UPDATE 1-UK regulator to investigate problems at Co-op Bank
* Investigation carried out jointly by PRA, FCA
* Regulatory probe will examine role of senior managers
* Independent inquiry to begin after regulatory probe
By Matt Scuffham
LONDON, Jan 6 (Reuters) - Britain's financial regulators have launched an investigation into problems at the Co-operative Bank, including the role played by former senior managers, they said on Monday.
The probe could lead to fines for the bank and its former directors.
Co-op Bank fell under the control of investors including U.S. hedge funds after a 1.5 billion pound ($2.5 billion) capital shortfall was exposed.
Its problems were exacerbated when former chairman Paul Flowers was arrested as part of an investigation into the supply of illegal drugs.
Britain is introducing new rules which mean bankers who are reckless with customers' or taxpayers' money could face criminal charges and have bonuses and pensions clawed back.
The so-called enforcement investigation will be run jointly by the Prudential Regulation Authority (PRA) and the Financial Conduct Authority (FCA).
In a statement, the FCA said the investigation will look at the decisions and events at the bank up until June 2013, when the full extent of the bank's financial problems emerged.
Co-op Bank was not immediately available for comment.
British Finance Minister George Osborne ordered a separate, independent, inquiry into Co-op Bank in November which he said would not begin until it was clear that it would not prejudice any action being taken by the regulators.
The regulators said on Monday that they would work with the Treasury to ensure the separate investigations are timed appropriately.

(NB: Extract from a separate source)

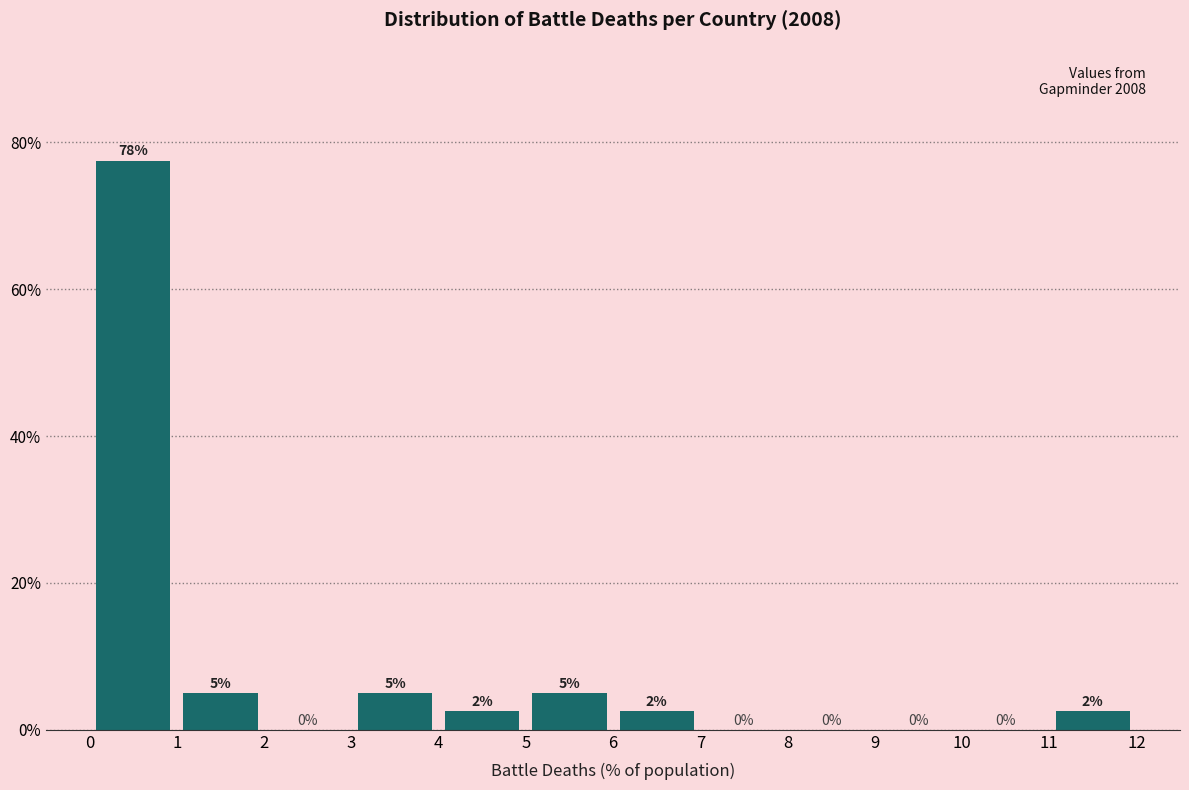

Which range on the x-axis has the tallest bar?

0 to 1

Co-op Bank hit trouble after racking up big losses on commercial property. Many of the bad loans were acquired through its takeover of the Britannia Building Society in 2009 and its management has subsequently been overhauled.
A 1.5 billion pound recapitalisation of the bank was approved by creditors and a British court in December. The rescue saw Co-op Group, Britain's biggest customer-owned business, hand a 70 percent stake in the bank to bondholders, leaving it with a 30 percent shareholding.